Мне было немного больно, но я была счастлива оказаться внутри. Мы долго шли, а затем он затолкнул меня на какой-то склад и попытался изнасиловать. У него не получилось.
Солдатик угрожал мне длинным ножом, но я не испугалась, а вырвала у него из рук клинок и с остервенением несколько раз вонзила его в грудь немца. Меня испугала та легкость, с которой был совершён этот поступок, но я решила подумать об этом позже.
Труп спрятала за какие-то ящики и, скрыв клинок под одеждой, подхватив валявшиеся здесь пустое ведро, и швабру, покинула склад.
Почти всю ночь я кралась из одного тёмного угла в другой. Моя маскировка сработала только однажды, наверное, солдаты действительно посчитали меня уборщицей, потому что прошли мимо. Во второй раз меня остановили. Это был толстенький офицер в мятой фуражке, тыкавший мне в грудь пальцем и вырвавший из рук ведро. Я убила его, вонзив клинок в горло, снова спрятав труп.
Уже стало светать, когда наконец-то наткнулась на детскую площадку, окутанную колючей проволокой. Дети спали здесь вповалку прямо на земле. Их было много, очень много. Даже испугалась, что не смогу найти мою лапочку, но Бог снова помог мне. Я не сразу её узнала, ведь на ней была другая одежда, другой цвет волос, и она немного изменилась за эти дни... но материнское сердце не подвело меня.
Часовой, облокотившись на стену, прикрыл глаза и стал для меня лёгкой жертвой. На этот раз мне некогда было прятать тело и, сняв с пояса ключи, открыв замок, я пробралась в круг колючей проволоки и вытащила мою ласковую наружу. Она даже не проснулась, а лишь обняла меня, что-то пробормотав во сне.
Я дождалась проезжающего мимо пустого грузовика (они постоянно приезжали в лагерь полными людьми и уезжали из него пустыми) и в кровь, разбив коленки и локоть, забралась внутрь.
Водителя я тоже убила, и мы неслись с моей белочкой на автомобиле, пока не кончился бензин. Один раз мне даже пришлось задавить нескольких вооружённых солдат и нам начали стрелять вслед. Лишь благодаря случайности удалось оторваться от погони.
Забрав всё съестное из грузовика, мы пошли пешком. Куда? Я не знаю, но надеюсь, что и на этот раз Бог поможет мне. Надежда единственное, что остаётся.

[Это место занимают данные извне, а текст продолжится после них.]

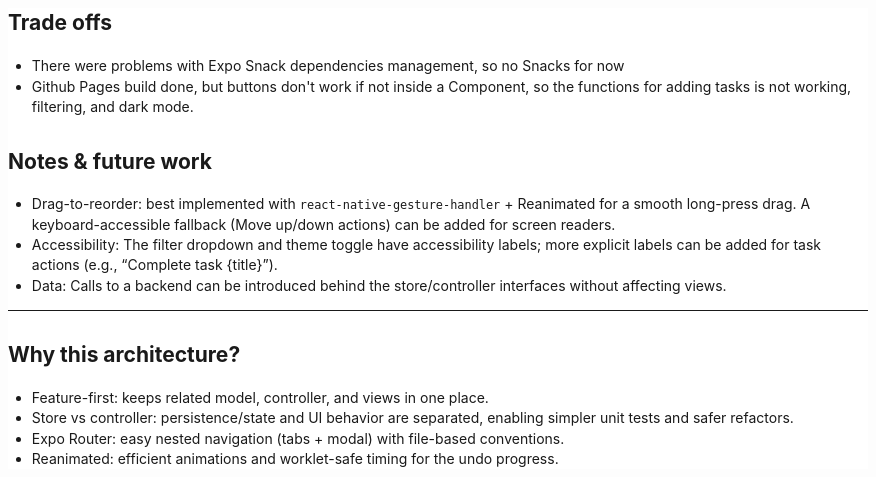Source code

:## Trade offs

- There were problems with Expo Snack dependencies management, so no Snacks for now
- Github Pages build done, but buttons don't work if not inside a <Link> Component, so the functions for adding tasks is not working, filtering, and dark mode.

## Notes & future work

- Drag-to-reorder: best implemented with `react-native-gesture-handler` + Reanimated for a smooth long-press drag. A keyboard-accessible fallback (Move up/down actions) can be added for screen readers.
- Accessibility: The filter dropdown and theme toggle have accessibility labels; more explicit labels can be added for task actions (e.g., “Complete task {title}”).
- Data: Calls to a backend can be introduced behind the store/controller interfaces without affecting views.

---

## Why this architecture?

- Feature-first: keeps related model, controller, and views in one place.
- Store vs controller: persistence/state and UI behavior are separated, enabling simpler unit tests and safer refactors.
- Expo Router: easy nested navigation (tabs + modal) with file-based conventions.
- Reanimated: efficient animations and worklet-safe timing for the undo progress.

Колоски клонятся к земле, будто изнывая от тяжести и зная, что урожай в этом году собирать будет некому. Они всё так же раскачиваются и кивают. Не знаю с одобрением или укоризной. Впрочем, мне всё равно, ведь дочка моя снова со мной, а остальное как-нибудь да сложится.
А ведь был момент, когда я тоже почти отчаялась. Сладкая моя, проснувшись, надула губки и не давала себя обнять. Ничего не помогало успокоить её – ни уговоры, ни ласка. И всё же я понимала мою ненаглядную - она обиделась на свою маму, считала, что её предали, оставили одну. Дурочка, если бы она только знала, на что я пошла ради неё. Я не виню мою лапушку, ведь было время, когда сама считала её потерянной для себя. Тем утром после взрыва я собрала части её истерзанного тела и похоронила в садике у дома, выкопав могилу руками.
Разве не чудо, что дочка вернулась ко мне?